Samantha Fennell is making history … by publishing a new future of hope for our country’s diverse populations.Fennell considers herself a “participating member of a growing number of African Americans who believe that the opportunity for success is a birthright.” She says this point of view “represents a cultural shift in the mindset of African-Americans, giving us the opportunity to give our children a new legacy.”
Her own legacy is long in the making. Before Fennell left her post as associate publisher of Elle, an international fashion publication with a monthly reach of more than a million, she got her start in the industry as an ad-sales rep at Paper, a New York culture mag with a 150,000 circulation.

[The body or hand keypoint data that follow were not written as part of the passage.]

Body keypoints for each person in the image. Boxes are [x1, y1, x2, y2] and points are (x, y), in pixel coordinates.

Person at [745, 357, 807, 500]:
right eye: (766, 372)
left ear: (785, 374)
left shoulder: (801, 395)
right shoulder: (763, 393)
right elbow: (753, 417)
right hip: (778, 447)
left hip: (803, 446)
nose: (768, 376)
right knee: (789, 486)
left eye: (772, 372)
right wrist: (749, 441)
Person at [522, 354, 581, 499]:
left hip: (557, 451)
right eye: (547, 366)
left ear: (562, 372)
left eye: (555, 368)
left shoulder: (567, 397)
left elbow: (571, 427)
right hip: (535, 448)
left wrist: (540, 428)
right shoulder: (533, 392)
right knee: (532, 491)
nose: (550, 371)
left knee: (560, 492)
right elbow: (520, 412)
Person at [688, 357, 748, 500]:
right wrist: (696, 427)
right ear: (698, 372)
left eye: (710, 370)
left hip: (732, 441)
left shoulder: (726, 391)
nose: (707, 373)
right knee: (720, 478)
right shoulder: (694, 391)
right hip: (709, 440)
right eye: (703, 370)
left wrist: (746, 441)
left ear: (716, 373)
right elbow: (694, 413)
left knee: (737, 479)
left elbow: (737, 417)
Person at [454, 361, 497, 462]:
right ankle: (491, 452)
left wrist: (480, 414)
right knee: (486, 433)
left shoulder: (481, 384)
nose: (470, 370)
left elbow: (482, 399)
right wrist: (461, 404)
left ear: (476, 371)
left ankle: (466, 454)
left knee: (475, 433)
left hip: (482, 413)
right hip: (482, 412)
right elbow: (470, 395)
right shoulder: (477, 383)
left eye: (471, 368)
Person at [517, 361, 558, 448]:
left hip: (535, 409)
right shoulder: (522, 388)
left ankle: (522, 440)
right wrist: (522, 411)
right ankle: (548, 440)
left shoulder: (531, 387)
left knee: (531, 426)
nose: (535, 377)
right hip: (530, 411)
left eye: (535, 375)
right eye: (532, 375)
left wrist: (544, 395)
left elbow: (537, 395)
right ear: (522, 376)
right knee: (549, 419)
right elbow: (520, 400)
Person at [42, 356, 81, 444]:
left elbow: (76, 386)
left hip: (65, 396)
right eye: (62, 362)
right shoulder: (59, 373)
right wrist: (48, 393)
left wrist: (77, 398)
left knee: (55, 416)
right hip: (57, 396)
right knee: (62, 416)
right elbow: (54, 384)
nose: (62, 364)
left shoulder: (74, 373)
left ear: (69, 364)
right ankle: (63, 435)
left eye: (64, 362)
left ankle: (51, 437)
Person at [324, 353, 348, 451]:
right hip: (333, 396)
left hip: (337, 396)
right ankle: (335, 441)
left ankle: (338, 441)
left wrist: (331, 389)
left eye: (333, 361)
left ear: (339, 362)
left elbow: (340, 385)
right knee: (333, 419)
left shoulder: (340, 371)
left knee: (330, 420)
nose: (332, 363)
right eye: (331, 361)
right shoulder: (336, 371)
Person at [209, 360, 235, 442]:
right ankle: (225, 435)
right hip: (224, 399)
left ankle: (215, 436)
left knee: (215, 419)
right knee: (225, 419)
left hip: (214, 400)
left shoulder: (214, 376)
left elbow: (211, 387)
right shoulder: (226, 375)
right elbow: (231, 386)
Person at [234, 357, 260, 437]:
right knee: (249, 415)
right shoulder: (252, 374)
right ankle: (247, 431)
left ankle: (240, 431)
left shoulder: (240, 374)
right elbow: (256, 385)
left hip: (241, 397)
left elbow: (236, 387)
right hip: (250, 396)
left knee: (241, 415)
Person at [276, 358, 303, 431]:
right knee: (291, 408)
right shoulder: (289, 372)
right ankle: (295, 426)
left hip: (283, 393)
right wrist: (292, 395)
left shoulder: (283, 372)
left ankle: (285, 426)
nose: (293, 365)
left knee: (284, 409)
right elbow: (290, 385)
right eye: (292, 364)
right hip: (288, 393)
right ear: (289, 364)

When she left Elle in 2008, she contributed to a regular blog, Obamaphile, on Elle.com where she spoke of her leap from fashion to politics. At that time she told Women’s Wear Daily, “I’ve been raising money for magazines for 15 years, so I figure I can do this.” With a February 29 birthday, perhaps Fennell was just born to take leaps; says Fennell, “let your passion guide you and just go for it.”
What’s next for Samantha?
Fennell is taking to the media landscape to ensure a legacy of hope is transmitted and recorded for prosperity. “The media landscape is changing and evolving at warp speed,” Fennell told theGrio. “My goal is to not just keep up with it, but get in front of it and help innovate new ways to share, communicate and market using this huge toolbox we now have.”
A favorite quote …
“The means we use must be as pure as the ends we seek.” – Martin Luther King Jr.
A little-known fact …
Time magazine named Martin Luther King, Jr., Man of the Year in 1963. He was the first African-American to earn this honor.